If anything, I have had to keep empathy at bay. It is such a saturation of suffering that somehow as a journalist you have to harden yourself, otherwise it becomes too painful to do your job. Then on 7 April, a few months after I began researching a book on the subject, my first child was born.

In the weeks after Nathaniel’s birth, there was one image I could not shake from my mind. It was of the mothers who gave birth in the sinking smuggling boats, their stories told by survivors who had witnessed the deliveries and by rescue divers who found the bodies of babies still attached to their mothers by their umbilical cord. I had just experienced a pregnancy and birth, that blooming of hope, the excitement at the onset of labour, the hours of terrible pain then the euphoria of the delivery and wriggling new life in front of you.

Imagine doing all that, but in the darkness of the rotting hull of a fishing vessel, surrounded by so many bodies in the grip fear and panic, inhaling hot air saturated with the smell of human waste and diesel fumes, lost in the middle of the sea and knowing that you were drowning.

Would that rush of pure, indescribable joy when your baby finally leaves your body still be there, even if you knew you and the child you brought into the world were about to die? Did they have a chance to hold their babies, to try and comfort them? Did anyone help comfort them at that moment when they were delivering that doomed life, or was the panic so complete that they were alone?

As I nursed Nathaniel in the small hours of the morning, I could not stop putting myself on those boats, imagining the horror of it over and over and over again. What scares me most about the current debate over the refugee crisis is the utter inability of some people and politicians to acknowledge any shared experience with the people asking for sanctuary on this rich continent.

It is the British politicians speaking of ‘swarms’ and ‘marauders’. This is the language of plague and pestilence, not human lives. At its worst it is the Hungarian and Slovakian leaders speaking about the dilution of Christian values, and refusing refuge to Muslims.
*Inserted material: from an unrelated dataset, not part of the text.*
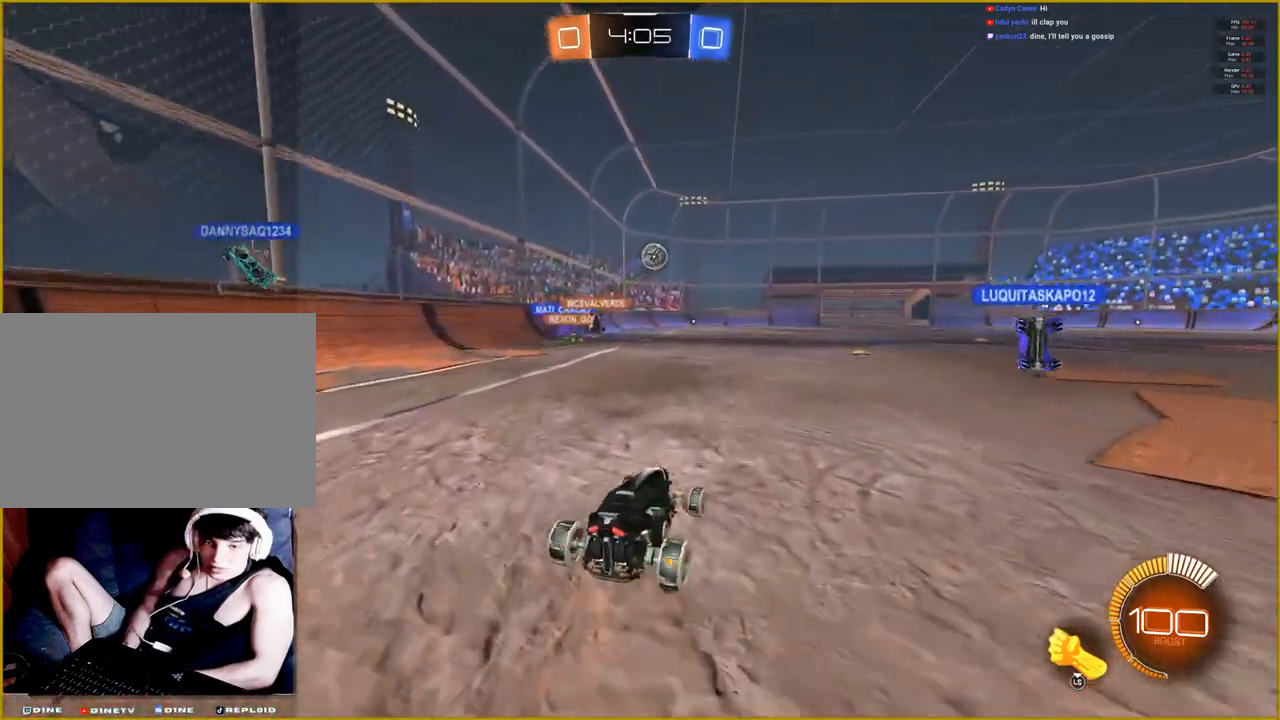
{"buttons": ["R2"], "left_stick": "up", "right_stick": "center", "events": [[100, "R1", "down"], [217, "left_stick", "center"], [267, "R1", "up"], [317, "left_stick", "up"], [400, "CROSS", "down"], [500, "CROSS", "up"]]}
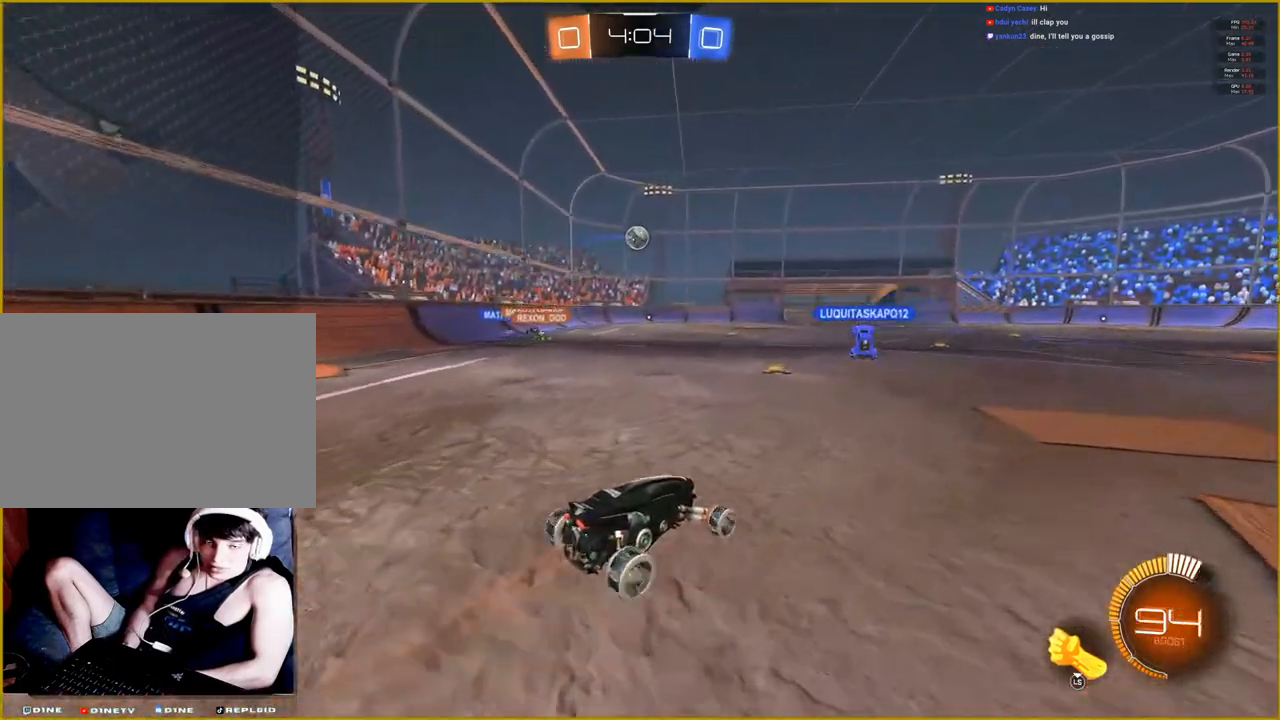
{"buttons": [], "left_stick": "center", "right_stick": "center", "events": [[67, "CROSS", "down"], [167, "CROSS", "up"], [167, "R2", "up"], [167, "left_stick", "center"]]}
In 1938, American and European leaders met in the French spa town of Evian to debate whether to offer sanctuary to the growing numbers of Jewish refugees. Politician after politician took to the podium and spoke about high unemployment and economic hardship, and nothing was done. The next year, W.H. Auden wrote his Refugee Blues: ‘Walked through a wood, saw the birds in the trees; They had no politicians and sang at their ease; They weren’t the human race, my dear, they weren’t the human race’. So much time has passed, yet how little we have learnt.